Alexander Voloshin, former chairman of mining company Norilsk Nickel, said Thursday that he agreed to be nominated to the board of potash producer Uralkali.
He accepted the proposal of Uralkali’s controlling shareholder Suleiman Kerimov to join the board, Voloshin said, adding that it remains to be seen whether he will become chairman. Uralkali will have a shareholders meeting Sept. 17 to re-elect the board, according to its web site.
A source close to Uralkali said that for the first time in 14 years, Dmitry Rybolovlev, former owner turned minority shareholder, would not be part of the board. Instead, Andrei Konogorov, long-time associate and former president of Uralkali, will represent Rybolovlev's interests.
Alexander Nesis and Filaret Galchev, new co-owners of Uralkali, do plan to hold seats on the board, two sources told Vedomosti earlier. But their names on the list of candidates could not be confirmed Wednesday. Spokespeople for Nesis' IST holding and Galchev's EuroCement did not answer Vedomosti's questions.
Kerimov, a senator from Dagestan, recently became Uralkali's biggest shareholder and shortly before that was named deputy head of the working group for the creation of an international financial center, which Voloshin heads.
Kerimov proposed offering Voloshin the chairmanship because he considers him an extremely qualified manager, from a strategic point of view, said a source close to Uralkali's new shareholders.
Voloshin had chaired Norilsk Nickel's board since December 2008, but at a shareholders meeting this year he did not gather the necessary votes from the shareholders to stay on.
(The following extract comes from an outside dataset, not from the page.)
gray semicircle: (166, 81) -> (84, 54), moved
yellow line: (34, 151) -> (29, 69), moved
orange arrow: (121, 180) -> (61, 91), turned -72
United Company RusAl, which nominated Voloshin in accordance with an agreement with its creditor Vneshekonombank, accused the management of wrongdoing during the voting.
The vote ended in an open confrontation between the main owners of Norilsk Nickel: Oleg Deripaska and Vladimir Potanin. Both sides have already promised to buy the other out.
Voloshin's return to head Norilsk's board has not been ruled out. Kerimov, who has already bought stakes in Uralkali and Silvinit, is interested in creating a global mining champion and would like to see Norilsk become a part of it, said an acquaintance of the entrepreneur. He added that if this works out, leadership of the board of directors of a united company could be offered to Voloshin. RusAl, Norilsk Nickel and Potanin's Interros would not comment on this idea Wednesday.
The creation of a global mining company is an interesting idea, said Kirill Chuiko, an analyst at UBS. But it will be difficult to implement and will require a lot of time to coordinate the interests of the shareholders and others.
Norilsk shareholders may not favor such a merger, Voloshin said Thursday.
“Such a deal would require the consent of each largest shareholder of Norilsk, which is not likely at the moment,” he said.